Maryam Shanechi to Lead Brain Research Supported by New NIH Award

| April 8, 2021 

The $3 million grant will help develop new neurotechnology to treat neurological and mental disorders

Maryam Shanechi is the principal investigator on the grant (PHOTO CREDIT: Maryam Shanechi)

Maryam Shanechi is the principal investigator on the grant (PHOTO CREDIT: Maryam Shanechi)

USC Viterbi writers follow a basic script when interviewing faculty about their work. One question we’re always told to ask is “what are the next steps for your research?” We want to end on a positive note that tells the reader what they might expect down the line. When the interview is finished, we pack it all together in a fun and informative story (like this one!) that leaves readers excited about our brave technological future.

Here, I’ll give you an example:

Just two months ago, Maryam Shanechi, the Andrew and Erna Viterbi Early Career Chair in electrical and computer engineering, said this in an article about her groundbreaking work on treating neurological and mental disorders when I asked her what the next steps were:

“We hope to build closed-loop brain-machine interfaces that adjust the dose of electrical stimulation therapy by tracking the symptoms in real-time based on brain activity and by predicting how a change in stimulation can change the activity and thus these symptoms.”

At the time, Shanechi had just shown how to predict what effect different electrical stimulation patterns and doses would have on brain activity. That work, published in Nature Biomedical Engineering, represented an important step towards personalized deep brain stimulation to address a host of neurological and mental disorders.

Now, there is already major news to report on that next step. Shanechi is the recipient and principal investigator of a $3 million grant from the National Institute of Health (NIH). The five-year project will help fund her research into that closed-loop system she mentioned as her next steps. She will collaborate with co-investigators Edward Chang, professor of neurological surgery at UCSF,  and Katherine Scangos, assistant professor of psychiatry at UCSF, to test the system.


“We can finally have some real-time feedback from the brain itself and better understand how changes in electrical stimulation are directly affecting a patient’s mood symptom levels. Based on this we can give them the optimal dose of stimulation therapy at each time.” – Maryam Shanechi


Now, you may be wondering what a closed-loop system is and why it is so important to mental health? Let’s use another one of our writers’ techniques to answer that – the invaluable analogy. Think of an open-loop system as a one-way conversation. I text you the following message: “What did you think of my article about Maryam Shanechi’s research?” I wait to hear back but you ghost me. Now I’m questioning the quality of the article and my worth as a human being. Not very encouraging!

A closed-loop system is a two-way, face-to-face conversation. This time, when I ask you about the article, your eyes light up, you smile and say, “It was as entertaining as it was informative – with this $3 million NIH grant she is one step closer to helping millions of patients who are unresponsive to current treatment!”

The open-loop approach is how stimulation has so far been delivered in mental disorders; a fixed preset level of stimulation is applied and kept on at the same level over time. Now, Shanechi intends to develop a closed-loop system that personalizes and adjusts the stimulation over time by listening to the brain and how it responds to stimulation.

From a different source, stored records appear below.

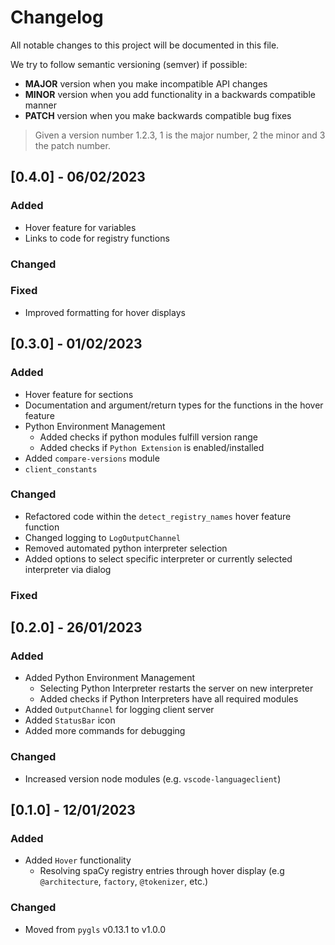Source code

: # Changelog

All notable changes to this project will be documented in this file.

We try to follow semantic versioning (semver) if possible:

- **MAJOR** version when you make incompatible API changes
- **MINOR** version when you add functionality in a backwards compatible manner
- **PATCH** version when you make backwards compatible bug fixes

> Given a version number 1.2.3, 1 is the major number, 2 the minor and 3 the patch number.

## [0.4.0] - 06/02/2023

### Added
- Hover feature for variables
- Links to code for registry functions

### Changed

### Fixed
- Improved formatting for hover displays

## [0.3.0] - 01/02/2023

### Added

- Hover feature for sections
- Documentation and argument/return types for the functions in the hover feature
- Python Environment Management
  - Added checks if python modules fulfill version range
  - Added checks if `Python Extension` is enabled/installed
- Added `compare-versions` module
- `client_constants`

### Changed

- Refactored code within the `detect_registry_names` hover feature function
- Changed logging to `LogOutputChannel`
- Removed automated python interpreter selection
- Added options to select specific interpreter or currently selected interpreter via dialog

### Fixed

## [0.2.0] - 26/01/2023

### Added

- Added Python Environment Management
  - Selecting Python Interpreter restarts the server on new interpreter
  - Added checks if Python Interpreters have all required modules
- Added `OutputChannel` for logging client server
- Added `StatusBar` icon
- Added more commands for debugging

### Changed

- Increased version node modules (e.g. `vscode-languageclient`)

## [0.1.0] - 12/01/2023

### Added

- Added `Hover` functionality
  - Resolving spaCy registry entries through hover display (e.g `@architecture`, `factory`, `@tokenizer`, etc.)

### Changed

- Moved from `pygls` v0.13.1 to v1.0.0

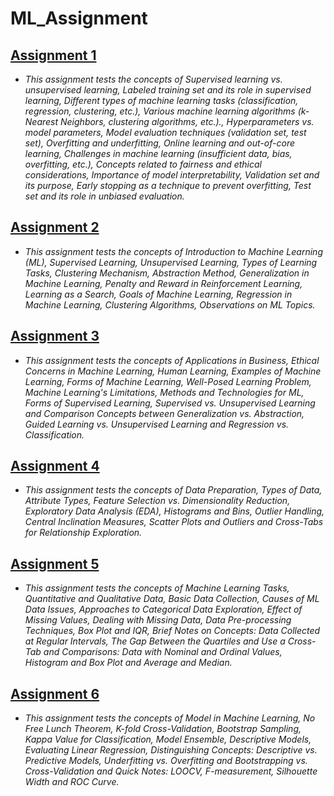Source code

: # ML_Assignment

## [Assignment 1](https://github.com/arunk7033/ML_Assignment/blob/main/Assignment_1.ipynb)
   - *This assignment tests the concepts of Supervised learning vs. unsupervised learning, Labeled training set and its role in supervised learning, Different types of machine learning tasks (classification, regression, clustering, etc.), Various machine learning algorithms (k-Nearest Neighbors, clustering algorithms, etc.)., Hyperparameters vs. model parameters, Model evaluation techniques (validation set, test set), Overfitting and underfitting, Online learning and out-of-core learning, Challenges in machine learning (insufficient data, bias, overfitting, etc.), Concepts related to fairness and ethical considerations, Importance of model interpretability, Validation set and its purpose, Early stopping as a technique to prevent overfitting, Test set and its role in unbiased evaluation.*

## [Assignment 2](https://github.com/arunk7033/ML_Assignment/blob/main/Assignment_2.ipynb)
   - *This assignment tests the concepts of Introduction to Machine Learning (ML), Supervised Learning, Unsupervised Learning, Types of Learning Tasks, Clustering Mechanism, Abstraction Method, Generalization in Machine Learning, Penalty and Reward in Reinforcement Learning, Learning as a Search, Goals of Machine Learning, Regression in Machine Learning, Clustering Algorithms, Observations on ML Topics.*

## [Assignment 3](https://github.com/arunk7033/ML_Assignment/blob/main/Assignment_3.ipynb)
 - *This assignment tests the concepts of Applications in Business, Ethical Concerns in Machine Learning, Human Learning, Examples of Machine Learning, Forms of Machine Learning, Well-Posed Learning Problem, Machine Learning's Limitations, Methods and Technologies for ML, Forms of Supervised Learning, Supervised vs. Unsupervised Learning and Comparison Concepts between Generalization vs. Abstraction, Guided Learning vs. Unsupervised Learning and Regression vs. Classification.*

## [Assignment 4](https://github.com/arunk7033/ML_Assignment/blob/main/Assignment_4.ipynb)
 - *This assignment tests the concepts of Data Preparation, Types of Data, Attribute Types, Feature Selection vs. Dimensionality Reduction, Exploratory Data Analysis (EDA), Histograms and Bins, Outlier Handling, Central Inclination Measures, Scatter Plots and Outliers and Cross-Tabs for Relationship Exploration.*

## [Assignment 5](https://github.com/arunk7033/ML_Assignment/blob/main/Assignment_5.ipynb)
 - *This assignment tests the concepts of Machine Learning Tasks, Quantitative and Qualitative Data, Basic Data Collection, Causes of ML Data Issues, Approaches to Categorical Data Exploration, Effect of Missing Values, Dealing with Missing Data, Data Pre-processing Techniques, Box Plot and IQR, Brief Notes on Concepts: Data Collected at Regular Intervals, The Gap Between the Quartiles and Use a Cross-Tab and Comparisons: Data with Nominal and Ordinal Values, Histogram and Box Plot and Average and Median.*

## [Assignment 6](https://github.com/arunk7033/ML_Assignment/blob/main/Assignment_6.ipynb)
 - *This assignment tests the concepts of Model in Machine Learning, No Free Lunch Theorem, K-fold Cross-Validation, Bootstrap Sampling, Kappa Value for Classification, Model Ensemble, Descriptive Models, Evaluating Linear Regression, Distinguishing Concepts: Descriptive vs. Predictive Models, Underfitting vs. Overfitting and Bootstrapping vs. Cross-Validation and Quick Notes: LOOCV, F-measurement, Silhouette Width and ROC Curve.*
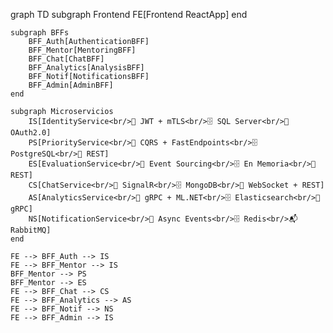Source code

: graph TD
    subgraph Frontend
        FE[Frontend ReactApp]
    end

    subgraph BFFs
        BFF_Auth[AuthenticationBFF]
        BFF_Mentor[MentoringBFF]
        BFF_Chat[ChatBFF]
        BFF_Analytics[AnalysisBFF]
        BFF_Notif[NotificationsBFF]
        BFF_Admin[AdminBFF]
    end

    subgraph Microservicios
        IS[IdentityService<br/>🧩 JWT + mTLS<br/>🗄️ SQL Server<br/>🔐 OAuth2.0]
        PS[PriorityService<br/>🧩 CQRS + FastEndpoints<br/>🗄️ PostgreSQL<br/>🔗 REST]
        ES[EvaluationService<br/>🧩 Event Sourcing<br/>🗄️ En Memoria<br/>🔗 REST]
        CS[ChatService<br/>🧩 SignalR<br/>🗄️ MongoDB<br/>🔌 WebSocket + REST]
        AS[AnalyticsService<br/>🧩 gRPC + ML.NET<br/>🗄️ Elasticsearch<br/>🔗 gRPC]
        NS[NotificationService<br/>🧩 Async Events<br/>🗄️ Redis<br/>📬 RabbitMQ]
    end

    FE --> BFF_Auth --> IS
    FE --> BFF_Mentor --> IS
    BFF_Mentor --> PS
    BFF_Mentor --> ES
    FE --> BFF_Chat --> CS
    FE --> BFF_Analytics --> AS
    FE --> BFF_Notif --> NS
    FE --> BFF_Admin --> IS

“With a closed-loop system we can finally have some feedback from the brain itself in real-time and better understand how changes in electrical stimulation are directly affecting a patient’s mood symptom levels. Based on this we can give them the optimal dose of stimulation therapy at each time,” Shanechi said.

The implications of Shanechi’s work and her ability to develop a closed-loop system cannot be understated. Neurological and mental disorders such as depression, addiction, and chronic pain take a huge toll on individuals and society. Our current treatment options, while they have come a long way, don’t go nearly far enough. Medication can often be expensive, addictive, or imprecise. In fact, about thirty percent of major depression patients don’t respond to any medication or psychotherapy whatsoever.

“I’m grateful to the NIH and the National Institute of Mental Health for their generous support in funding this research,” Shanechi said. “By prototyping this new neurotechnology, we can provide a proof-of-concept demonstration of the benefits of a closed-loop personalized approach to therapy, which can one day transform how we treat patients with refractory mental disorders.”

Shanechi will begin this step by working with epilepsy patients who already have intracranial electrodes implanted in their brain for standard clinical monitoring unrelated to her study (with their permission and consent, of course). While the patients are undergoing brain monitoring for their epilepsy treatment, Shanechi’s team can safely test the closed-loop system without having to do any new invasive procedures.

So, here we are at the end of another article and you should know by now how these end…with the researcher sharing their next steps. I’ll let Shanechi herself take it away:

“Now that we have the NIH funding, our next step is to start actually building and testing our closed-loop prototype neurotechnology. This would represent the first closed-loop personalized system for mental disorders that will use new machine learning models of brain response to personalize the stimulation therapy in real-time based on an individual patient’s mood symptom variations.”